Transcribed page contents
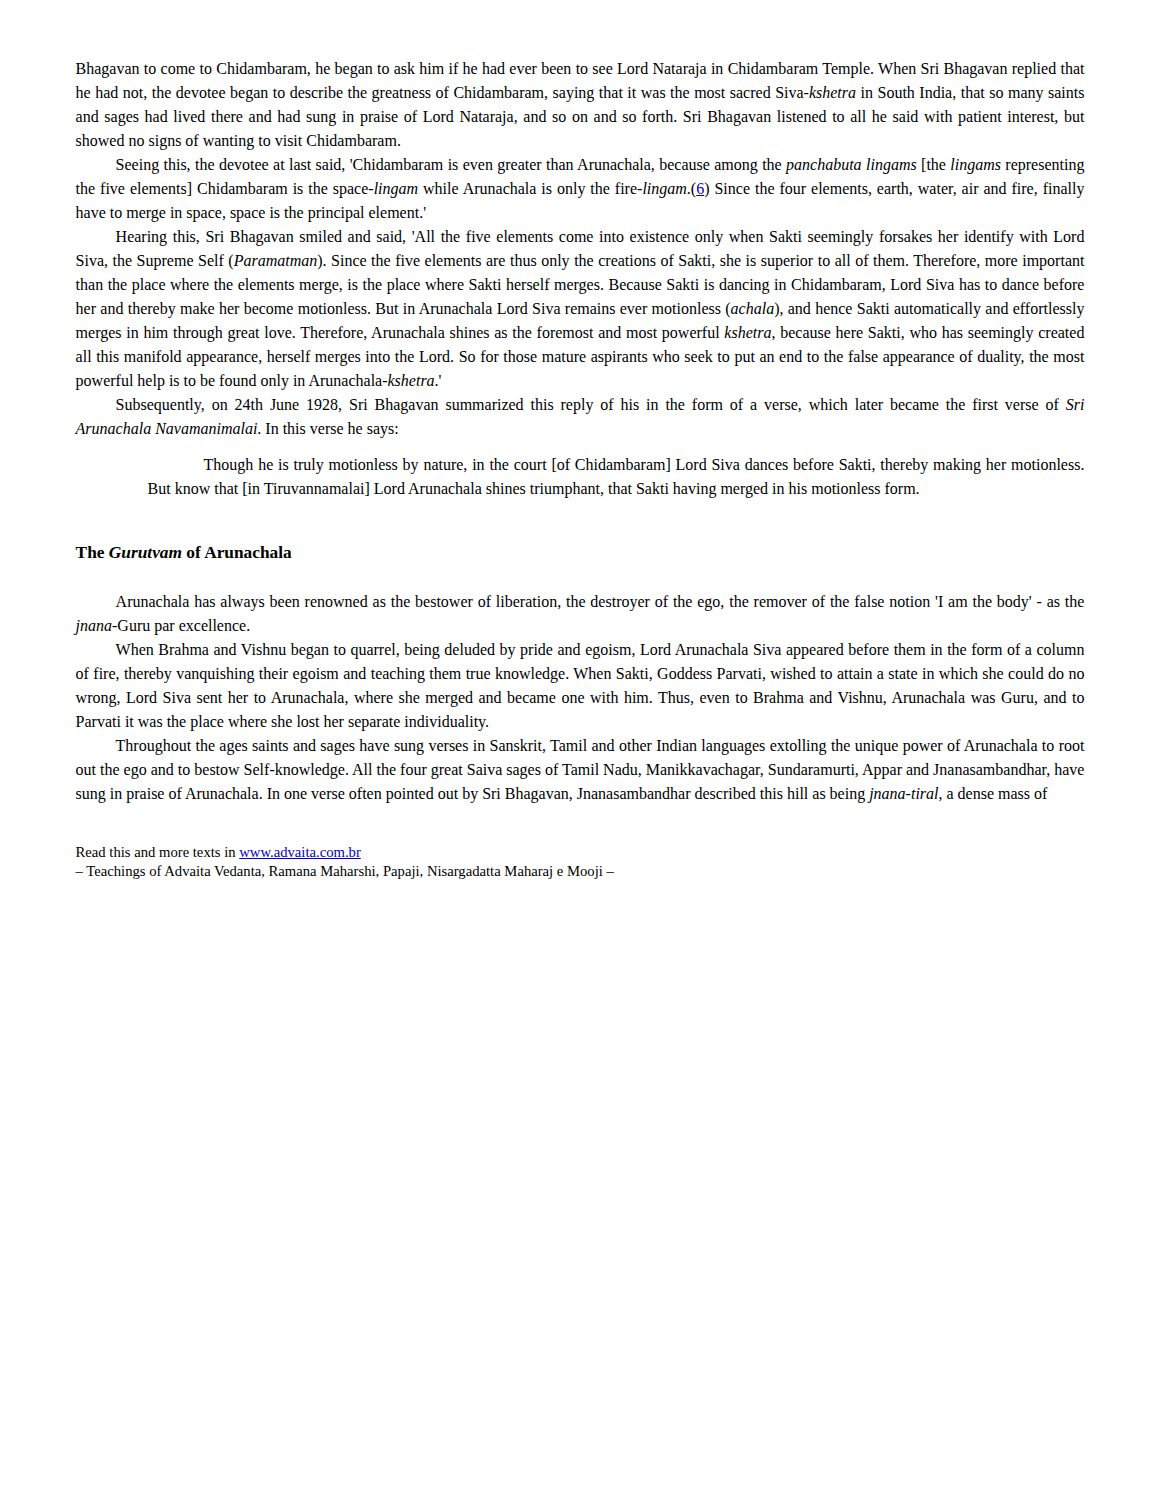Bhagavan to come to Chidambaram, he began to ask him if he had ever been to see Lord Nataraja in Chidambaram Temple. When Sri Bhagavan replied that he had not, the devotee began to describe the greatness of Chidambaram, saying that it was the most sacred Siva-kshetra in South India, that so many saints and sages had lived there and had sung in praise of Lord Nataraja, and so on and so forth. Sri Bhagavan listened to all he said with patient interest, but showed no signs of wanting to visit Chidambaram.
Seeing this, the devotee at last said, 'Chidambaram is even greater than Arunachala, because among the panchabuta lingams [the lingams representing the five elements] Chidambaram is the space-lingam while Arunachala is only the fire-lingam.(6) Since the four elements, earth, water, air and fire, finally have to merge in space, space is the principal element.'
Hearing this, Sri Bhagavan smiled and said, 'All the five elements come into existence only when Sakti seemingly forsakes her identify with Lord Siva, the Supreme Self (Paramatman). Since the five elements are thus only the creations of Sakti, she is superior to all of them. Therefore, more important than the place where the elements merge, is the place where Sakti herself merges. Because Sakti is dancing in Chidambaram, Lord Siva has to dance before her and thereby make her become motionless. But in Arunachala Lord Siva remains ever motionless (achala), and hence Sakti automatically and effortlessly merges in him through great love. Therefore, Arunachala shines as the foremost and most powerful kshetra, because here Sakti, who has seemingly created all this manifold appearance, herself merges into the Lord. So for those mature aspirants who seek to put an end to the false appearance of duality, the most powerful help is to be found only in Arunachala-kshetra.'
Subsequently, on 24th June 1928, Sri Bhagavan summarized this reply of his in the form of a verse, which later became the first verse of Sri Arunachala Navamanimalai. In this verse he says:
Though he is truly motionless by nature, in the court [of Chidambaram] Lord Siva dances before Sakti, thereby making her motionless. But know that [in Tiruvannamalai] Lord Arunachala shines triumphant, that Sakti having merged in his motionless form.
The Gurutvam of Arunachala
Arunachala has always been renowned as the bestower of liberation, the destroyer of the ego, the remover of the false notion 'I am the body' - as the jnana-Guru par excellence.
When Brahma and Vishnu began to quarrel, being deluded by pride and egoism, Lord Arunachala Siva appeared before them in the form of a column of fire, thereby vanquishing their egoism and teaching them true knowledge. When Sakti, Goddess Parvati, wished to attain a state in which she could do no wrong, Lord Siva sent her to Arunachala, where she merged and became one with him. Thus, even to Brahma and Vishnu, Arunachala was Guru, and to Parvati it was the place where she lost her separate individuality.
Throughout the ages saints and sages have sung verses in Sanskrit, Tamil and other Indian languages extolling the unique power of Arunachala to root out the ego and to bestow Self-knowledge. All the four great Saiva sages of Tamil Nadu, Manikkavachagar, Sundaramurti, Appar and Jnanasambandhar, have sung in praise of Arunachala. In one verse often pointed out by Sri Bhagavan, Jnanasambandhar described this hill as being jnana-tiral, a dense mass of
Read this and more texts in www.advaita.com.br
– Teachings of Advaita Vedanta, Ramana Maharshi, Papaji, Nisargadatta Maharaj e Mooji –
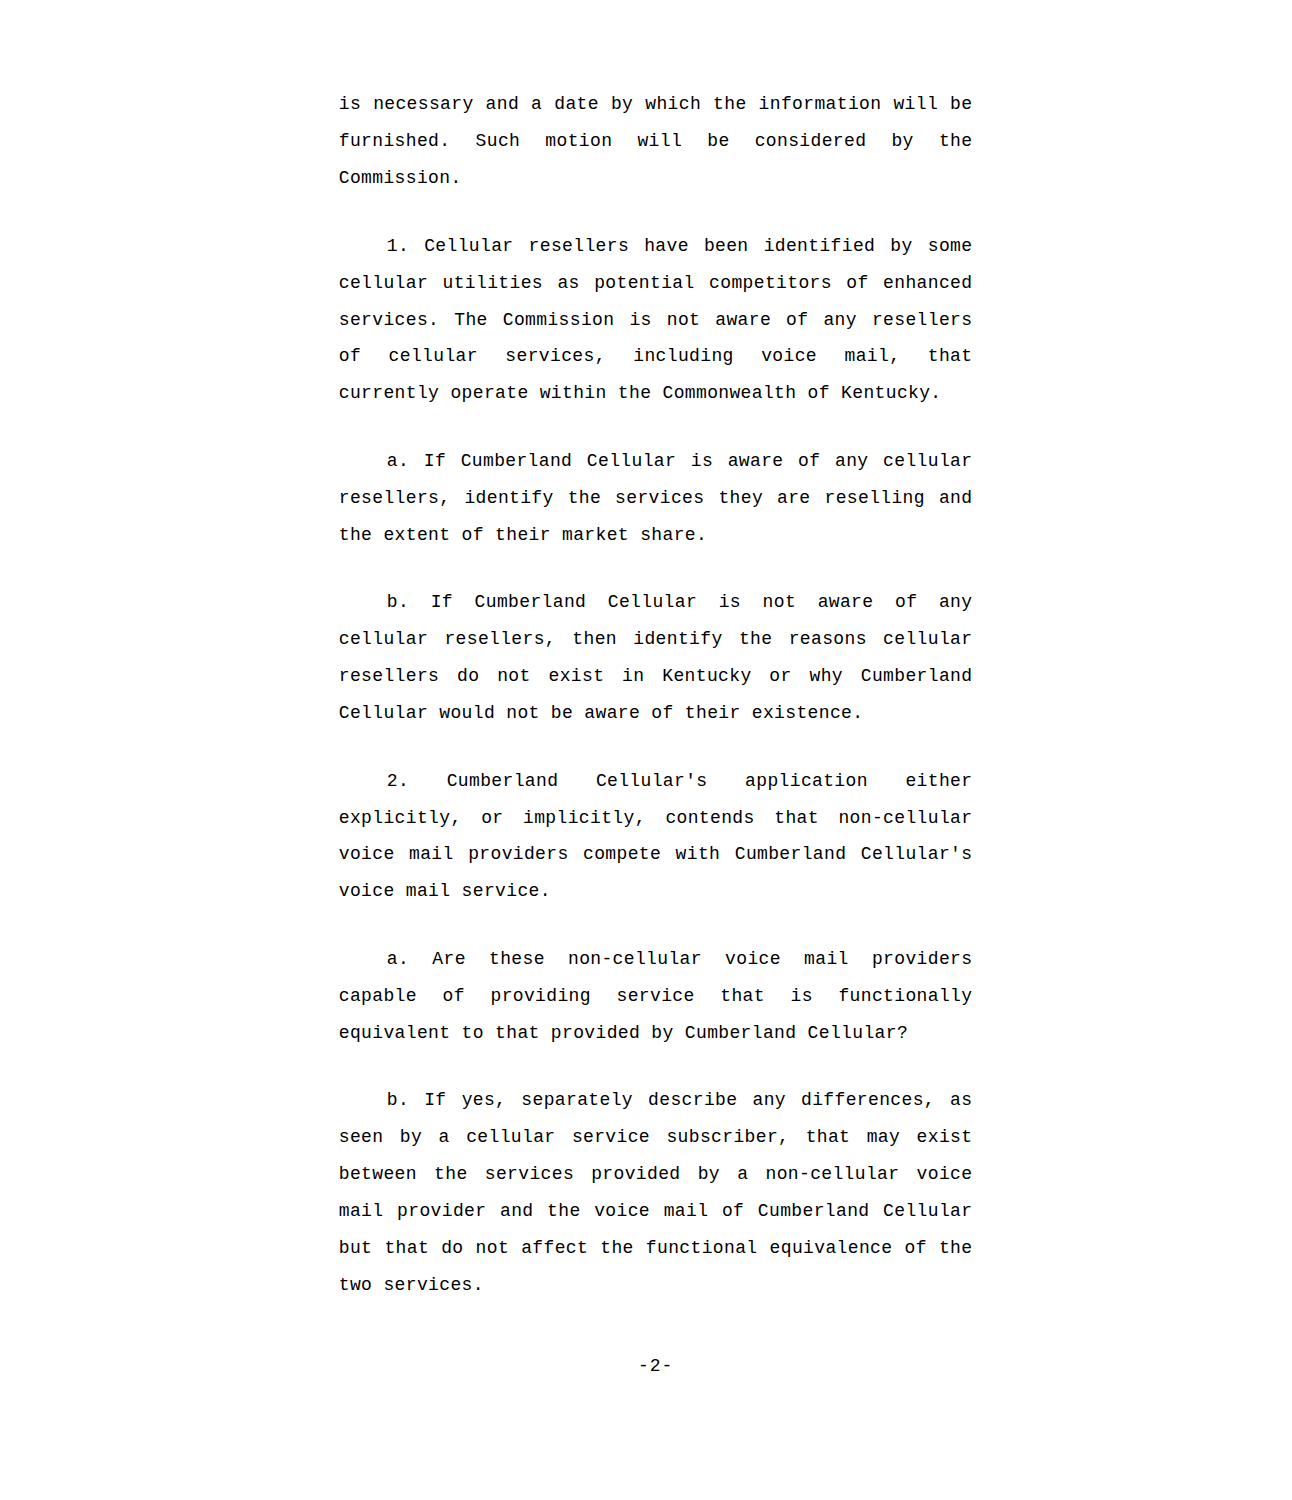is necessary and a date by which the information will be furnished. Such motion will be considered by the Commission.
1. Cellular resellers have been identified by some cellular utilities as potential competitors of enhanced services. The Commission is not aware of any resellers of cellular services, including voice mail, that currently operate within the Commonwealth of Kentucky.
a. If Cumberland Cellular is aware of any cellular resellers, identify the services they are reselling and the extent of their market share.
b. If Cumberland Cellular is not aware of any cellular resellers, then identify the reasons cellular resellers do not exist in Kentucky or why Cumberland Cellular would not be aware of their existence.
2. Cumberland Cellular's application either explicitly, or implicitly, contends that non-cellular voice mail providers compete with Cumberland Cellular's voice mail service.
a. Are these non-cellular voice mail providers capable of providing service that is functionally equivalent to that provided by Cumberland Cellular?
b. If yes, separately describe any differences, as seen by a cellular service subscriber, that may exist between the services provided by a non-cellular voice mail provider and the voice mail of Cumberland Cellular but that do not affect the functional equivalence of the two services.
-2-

§ WHAT YOU SHOULD DO
The response consists of the lines above that contain "verse".

§ ANSWER FOR THIS EXERCISE
Subsequently, on 24th June 1928, Sri Bhagavan summarized this reply of his in the form of a verse, which later became the first verse of Sri Arunachala Navamanimalai. In this verse he says:
Throughout the ages saints and sages have sung verses in Sanskrit, Tamil and other Indian languages extolling the unique power of Arunachala to root out the ego and to bestow Self-knowledge. All the four great Saiva sages of Tamil Nadu, Manikkavachagar, Sundaramurti, Appar and Jnanasambandhar, have sung in praise of Arunachala. In one verse often pointed out by Sri Bhagavan, Jnanasambandhar described this hill as being jnana-tiral, a dense mass of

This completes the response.